● EXERCISE GOAL
Exactly the lines from the one that holds "(IHC) histopathology image" to the end of the data below: retype these and nothing else.
********
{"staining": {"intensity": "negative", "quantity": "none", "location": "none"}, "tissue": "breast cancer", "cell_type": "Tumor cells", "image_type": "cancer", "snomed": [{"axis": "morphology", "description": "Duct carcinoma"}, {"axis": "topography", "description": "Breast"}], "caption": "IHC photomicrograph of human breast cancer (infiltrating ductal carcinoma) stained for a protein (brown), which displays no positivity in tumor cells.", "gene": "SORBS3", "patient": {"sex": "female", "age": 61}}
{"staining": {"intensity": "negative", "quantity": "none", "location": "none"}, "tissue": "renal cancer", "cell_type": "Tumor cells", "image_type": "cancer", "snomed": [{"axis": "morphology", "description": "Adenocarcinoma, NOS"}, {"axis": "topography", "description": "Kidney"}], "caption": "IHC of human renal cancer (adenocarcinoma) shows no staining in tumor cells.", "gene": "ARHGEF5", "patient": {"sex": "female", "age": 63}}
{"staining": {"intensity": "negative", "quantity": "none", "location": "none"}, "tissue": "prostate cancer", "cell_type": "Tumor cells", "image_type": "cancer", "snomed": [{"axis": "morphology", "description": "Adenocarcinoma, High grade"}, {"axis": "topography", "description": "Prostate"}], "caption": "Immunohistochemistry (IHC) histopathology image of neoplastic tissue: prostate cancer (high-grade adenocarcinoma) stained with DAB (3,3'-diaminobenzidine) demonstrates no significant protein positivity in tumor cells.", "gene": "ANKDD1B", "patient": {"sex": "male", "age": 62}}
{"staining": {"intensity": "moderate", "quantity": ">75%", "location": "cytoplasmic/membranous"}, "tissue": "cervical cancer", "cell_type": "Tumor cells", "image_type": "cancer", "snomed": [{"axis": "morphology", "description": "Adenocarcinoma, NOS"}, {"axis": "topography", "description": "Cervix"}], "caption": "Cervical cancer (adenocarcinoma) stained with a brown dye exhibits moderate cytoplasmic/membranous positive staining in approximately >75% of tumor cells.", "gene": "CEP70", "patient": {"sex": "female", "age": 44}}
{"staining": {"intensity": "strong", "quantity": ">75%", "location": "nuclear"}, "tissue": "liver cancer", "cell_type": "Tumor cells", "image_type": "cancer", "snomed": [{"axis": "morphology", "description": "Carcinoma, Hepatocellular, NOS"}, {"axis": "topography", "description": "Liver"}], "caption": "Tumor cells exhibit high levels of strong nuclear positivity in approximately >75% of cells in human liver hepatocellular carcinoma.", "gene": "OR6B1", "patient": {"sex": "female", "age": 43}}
********
● OUTPUT
{"staining": {"intensity": "negative", "quantity": "none", "location": "none"}, "tissue": "prostate cancer", "cell_type": "Tumor cells", "image_type": "cancer", "snomed": [{"axis": "morphology", "description": "Adenocarcinoma, High grade"}, {"axis": "topography", "description": "Prostate"}], "caption": "Immunohistochemistry (IHC) histopathology image of neoplastic tissue: prostate cancer (high-grade adenocarcinoma) stained with DAB (3,3'-diaminobenzidine) demonstrates no significant protein positivity in tumor cells.", "gene": "ANKDD1B", "patient": {"sex": "male", "age": 62}}
{"staining": {"intensity": "moderate", "quantity": ">75%", "location": "cytoplasmic/membranous"}, "tissue": "cervical cancer", "cell_type": "Tumor cells", "image_type": "cancer", "snomed": [{"axis": "morphology", "description": "Adenocarcinoma, NOS"}, {"axis": "topography", "description": "Cervix"}], "caption": "Cervical cancer (adenocarcinoma) stained with a brown dye exhibits moderate cytoplasmic/membranous positive staining in approximately >75% of tumor cells.", "gene": "CEP70", "patient": {"sex": "female", "age": 44}}
{"staining": {"intensity": "strong", "quantity": ">75%", "location": "nuclear"}, "tissue": "liver cancer", "cell_type": "Tumor cells", "image_type": "cancer", "snomed": [{"axis": "morphology", "description": "Carcinoma, Hepatocellular, NOS"}, {"axis": "topography", "description": "Liver"}], "caption": "Tumor cells exhibit high levels of strong nuclear positivity in approximately >75% of cells in human liver hepatocellular carcinoma.", "gene": "OR6B1", "patient": {"sex": "female", "age": 43}}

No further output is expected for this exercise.